At least one woman from the clan was down on the west trailhead with a wolf tearing at her. The beast had a few burned patches from small energy balls, but none of the Minor Adepts could cast a spell powerful enough to do real damage. Artie Tenko pummeled the wolf with blows from a huge hammer, and Senn recognized Rikk Janus, from a neighboring tent, coming up with a sword to finish it off. Even after he slashed it to the guts, the wolf managed to tear a chunk out of Rikk’s leg. “Aaaahh!” He let out a pained battle cry as his sword came down point-first and speared the wolf in the head, its body finally going limp.

Senn shook his head in despair: in the north there were at least two men down. Jarel Linker’s hounds snapped at the second wolf, although one of the dogs was already crawling away, badly mauled.

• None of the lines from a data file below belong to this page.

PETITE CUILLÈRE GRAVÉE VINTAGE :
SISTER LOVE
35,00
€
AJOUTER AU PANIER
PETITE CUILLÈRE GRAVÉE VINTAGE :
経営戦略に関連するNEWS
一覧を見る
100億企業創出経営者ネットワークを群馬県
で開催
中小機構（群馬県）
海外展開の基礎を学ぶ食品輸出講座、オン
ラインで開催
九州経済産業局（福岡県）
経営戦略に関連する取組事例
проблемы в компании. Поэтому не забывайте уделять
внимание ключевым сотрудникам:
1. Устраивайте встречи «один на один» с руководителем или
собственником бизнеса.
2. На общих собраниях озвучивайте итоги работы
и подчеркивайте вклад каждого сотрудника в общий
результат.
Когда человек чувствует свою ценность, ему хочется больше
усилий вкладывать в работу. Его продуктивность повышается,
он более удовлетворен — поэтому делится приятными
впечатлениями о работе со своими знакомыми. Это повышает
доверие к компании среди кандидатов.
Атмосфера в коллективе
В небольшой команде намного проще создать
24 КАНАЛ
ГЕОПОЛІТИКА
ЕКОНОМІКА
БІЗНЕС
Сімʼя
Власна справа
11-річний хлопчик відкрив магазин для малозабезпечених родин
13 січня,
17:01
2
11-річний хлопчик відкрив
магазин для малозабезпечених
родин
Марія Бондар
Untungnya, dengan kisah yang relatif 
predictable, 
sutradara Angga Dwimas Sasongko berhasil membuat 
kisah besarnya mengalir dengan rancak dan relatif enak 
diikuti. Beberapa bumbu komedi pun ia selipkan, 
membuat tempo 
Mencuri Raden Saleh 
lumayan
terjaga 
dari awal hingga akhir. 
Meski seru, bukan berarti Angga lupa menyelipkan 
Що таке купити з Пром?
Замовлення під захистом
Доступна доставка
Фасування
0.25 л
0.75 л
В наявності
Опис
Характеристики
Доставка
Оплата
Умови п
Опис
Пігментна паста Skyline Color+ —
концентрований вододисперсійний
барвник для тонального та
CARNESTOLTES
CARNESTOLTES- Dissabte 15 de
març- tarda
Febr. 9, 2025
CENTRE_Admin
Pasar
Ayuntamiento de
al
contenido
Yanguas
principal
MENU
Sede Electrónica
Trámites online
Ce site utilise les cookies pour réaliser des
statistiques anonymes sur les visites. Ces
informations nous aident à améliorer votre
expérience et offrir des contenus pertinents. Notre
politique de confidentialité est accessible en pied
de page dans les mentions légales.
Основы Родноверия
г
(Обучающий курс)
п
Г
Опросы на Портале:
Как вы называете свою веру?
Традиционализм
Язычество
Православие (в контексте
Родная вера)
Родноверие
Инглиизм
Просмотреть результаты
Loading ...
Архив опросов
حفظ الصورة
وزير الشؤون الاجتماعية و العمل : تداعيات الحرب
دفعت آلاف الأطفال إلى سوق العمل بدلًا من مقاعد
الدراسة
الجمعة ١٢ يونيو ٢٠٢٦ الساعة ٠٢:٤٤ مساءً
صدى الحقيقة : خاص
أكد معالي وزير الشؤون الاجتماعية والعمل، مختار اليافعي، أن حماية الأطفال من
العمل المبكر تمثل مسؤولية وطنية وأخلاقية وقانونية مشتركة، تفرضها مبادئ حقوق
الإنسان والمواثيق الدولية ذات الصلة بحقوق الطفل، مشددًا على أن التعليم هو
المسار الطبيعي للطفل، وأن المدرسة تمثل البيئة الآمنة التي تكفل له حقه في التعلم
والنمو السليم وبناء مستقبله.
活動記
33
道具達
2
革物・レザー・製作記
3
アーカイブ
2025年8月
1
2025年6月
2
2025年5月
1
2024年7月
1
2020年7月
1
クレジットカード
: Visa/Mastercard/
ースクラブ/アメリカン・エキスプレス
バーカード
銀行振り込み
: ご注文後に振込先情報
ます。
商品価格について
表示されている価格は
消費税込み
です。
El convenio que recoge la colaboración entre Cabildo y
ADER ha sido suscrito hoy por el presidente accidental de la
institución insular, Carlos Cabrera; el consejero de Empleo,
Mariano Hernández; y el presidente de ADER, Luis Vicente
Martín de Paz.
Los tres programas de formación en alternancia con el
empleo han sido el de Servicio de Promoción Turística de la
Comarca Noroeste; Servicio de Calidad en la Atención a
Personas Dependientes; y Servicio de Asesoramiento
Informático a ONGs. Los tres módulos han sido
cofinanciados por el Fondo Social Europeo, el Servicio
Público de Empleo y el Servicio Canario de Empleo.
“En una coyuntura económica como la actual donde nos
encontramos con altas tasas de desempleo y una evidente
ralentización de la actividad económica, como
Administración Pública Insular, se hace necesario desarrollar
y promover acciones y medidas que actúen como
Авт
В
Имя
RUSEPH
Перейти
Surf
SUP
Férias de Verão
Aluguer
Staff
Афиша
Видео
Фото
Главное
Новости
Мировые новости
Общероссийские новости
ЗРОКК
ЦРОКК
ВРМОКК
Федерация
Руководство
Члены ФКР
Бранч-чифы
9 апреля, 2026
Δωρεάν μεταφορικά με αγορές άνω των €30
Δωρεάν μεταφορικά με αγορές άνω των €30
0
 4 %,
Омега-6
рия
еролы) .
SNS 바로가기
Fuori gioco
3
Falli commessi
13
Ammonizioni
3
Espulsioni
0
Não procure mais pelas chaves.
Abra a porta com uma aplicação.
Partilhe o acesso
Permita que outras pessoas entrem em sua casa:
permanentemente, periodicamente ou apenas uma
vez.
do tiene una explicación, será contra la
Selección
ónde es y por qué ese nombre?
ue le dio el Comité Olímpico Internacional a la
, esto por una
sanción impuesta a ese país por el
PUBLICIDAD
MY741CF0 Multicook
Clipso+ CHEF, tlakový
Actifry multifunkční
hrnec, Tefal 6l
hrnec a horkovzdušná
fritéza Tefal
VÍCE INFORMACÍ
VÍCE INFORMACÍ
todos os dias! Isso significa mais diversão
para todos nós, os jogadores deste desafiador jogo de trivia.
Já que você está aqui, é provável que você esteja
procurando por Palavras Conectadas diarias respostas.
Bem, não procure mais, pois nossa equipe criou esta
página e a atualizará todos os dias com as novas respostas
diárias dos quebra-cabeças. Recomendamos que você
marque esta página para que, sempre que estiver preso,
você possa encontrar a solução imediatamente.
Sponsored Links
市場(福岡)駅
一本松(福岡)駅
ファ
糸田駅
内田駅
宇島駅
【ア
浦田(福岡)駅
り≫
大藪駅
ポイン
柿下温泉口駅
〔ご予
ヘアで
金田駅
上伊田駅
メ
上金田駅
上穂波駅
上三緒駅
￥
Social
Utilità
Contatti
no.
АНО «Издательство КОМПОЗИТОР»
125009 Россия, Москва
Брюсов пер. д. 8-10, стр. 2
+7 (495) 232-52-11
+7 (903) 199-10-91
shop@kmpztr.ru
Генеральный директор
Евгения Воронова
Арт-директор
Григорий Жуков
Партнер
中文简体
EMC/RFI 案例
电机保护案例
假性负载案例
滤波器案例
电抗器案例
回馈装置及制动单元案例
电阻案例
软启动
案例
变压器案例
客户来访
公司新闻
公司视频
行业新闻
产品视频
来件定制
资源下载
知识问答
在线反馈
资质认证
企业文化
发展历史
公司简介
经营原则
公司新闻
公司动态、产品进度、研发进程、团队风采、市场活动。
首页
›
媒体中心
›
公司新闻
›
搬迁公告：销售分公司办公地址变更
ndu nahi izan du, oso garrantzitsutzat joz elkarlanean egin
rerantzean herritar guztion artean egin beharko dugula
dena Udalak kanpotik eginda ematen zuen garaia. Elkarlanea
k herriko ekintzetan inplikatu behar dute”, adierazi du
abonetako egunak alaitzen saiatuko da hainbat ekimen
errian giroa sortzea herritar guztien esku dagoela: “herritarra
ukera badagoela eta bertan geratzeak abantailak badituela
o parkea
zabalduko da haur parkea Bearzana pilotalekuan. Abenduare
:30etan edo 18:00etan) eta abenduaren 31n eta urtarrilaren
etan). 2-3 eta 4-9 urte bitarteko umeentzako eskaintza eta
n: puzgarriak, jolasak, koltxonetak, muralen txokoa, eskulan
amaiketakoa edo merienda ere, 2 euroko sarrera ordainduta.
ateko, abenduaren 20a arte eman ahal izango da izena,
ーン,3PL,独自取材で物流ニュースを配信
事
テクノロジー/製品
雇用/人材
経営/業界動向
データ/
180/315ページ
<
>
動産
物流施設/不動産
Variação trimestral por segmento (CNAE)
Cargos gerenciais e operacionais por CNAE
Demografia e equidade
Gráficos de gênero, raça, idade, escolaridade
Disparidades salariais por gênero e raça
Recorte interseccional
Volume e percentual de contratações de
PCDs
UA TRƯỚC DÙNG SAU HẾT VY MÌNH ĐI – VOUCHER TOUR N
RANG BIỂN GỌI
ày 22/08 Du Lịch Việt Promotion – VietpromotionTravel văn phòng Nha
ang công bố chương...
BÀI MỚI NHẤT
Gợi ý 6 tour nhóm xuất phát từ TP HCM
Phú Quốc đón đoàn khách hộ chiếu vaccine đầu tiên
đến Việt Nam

Jarel’s axe cut into the wolf’s back, blade biting deeply. The demon wolf kept snapping though, until with an axe, a hammer, and one long sword closing in, it turned and started off into the woods, limping badly. Jarel whistled his dogs back, probably not wanting to lose them in a fight he couldn’t see. Several archers loosed arrows which stuck in the wolf’s hide before it disappeared from view.

When Senn looked back to the fight with the woman, it appeared to be almost over. She had two arrows sticking from her chest and one in her remaining arm. A swordsman had chopped the other arm off, at the expense of all the hair on his head, which must have been blown off by the edge of an energy ball. He staggered back behind one of the remaining energy shields as a huge cracking noise split the air. A massive tree split about five strides up, and the top half of it fell toward the demon woman. One of the branches impaled her through the chest and pinned her to the ground. Finally she was still, as the ground beneath her grew red with blood.

“Alright, pack it up and let’s go!” His mother was sweating with exertion: first the spell to burn off the mist, which was a massive one; then, splitting that tree. She was the only spellcaster left standing who could have done it. Yet she still had the energy to give orders, always thinking about the safety of the clan. That always came first, sometimes even ahead of keeping her own son safe. Why did she have to ignore him half the time? Well, Senn had learned to look out for himself, anyway.

Climbing down from the tree was difficult, since every muscle was twitching nervously after the last few tense minutes. Back on the ground, Senn looked toward the hut where his pack was prepared and ready to go, as it was every morning. They would be gone within the hour. Two possessed had been killed, and their demon spirits were probably reassociating already. It was quite a shock for them to be ripped from a dying possessed body, but eventually the spirits would recover and would have to find other hosts quickly. No one in the clan wanted to be around when that happened. Plus there was the other wolf. Who knew if it would die, or tear out the arrows and come back for more? Probably it would take some days for the wolf to heal even if it lived, which would provide enough time for the clan to escape and cover their tracks with magic.

Another fine camp made useless. Senn faced more moons of scaveng­ing for wood in a new place while he waited for his magic. From the looks of it, several of their clan were dead, gone to the spirit world. What was the point, to live a life like this? Something had to change. Maybe the next time, in the next attack, it would be different. Maybe Senn would have his own magic by then.

The kids he’d taken to the tree platform finally clambered down and looked up at him. One cried, “My Daddy’s on the ground over there!” Another piped up, “What’s that smell Senn, did you have an accident?” He looked down at his dung-caked shoes and frowned. Had that really just happened this morning? The incident with Sephora already felt like part of the distant past.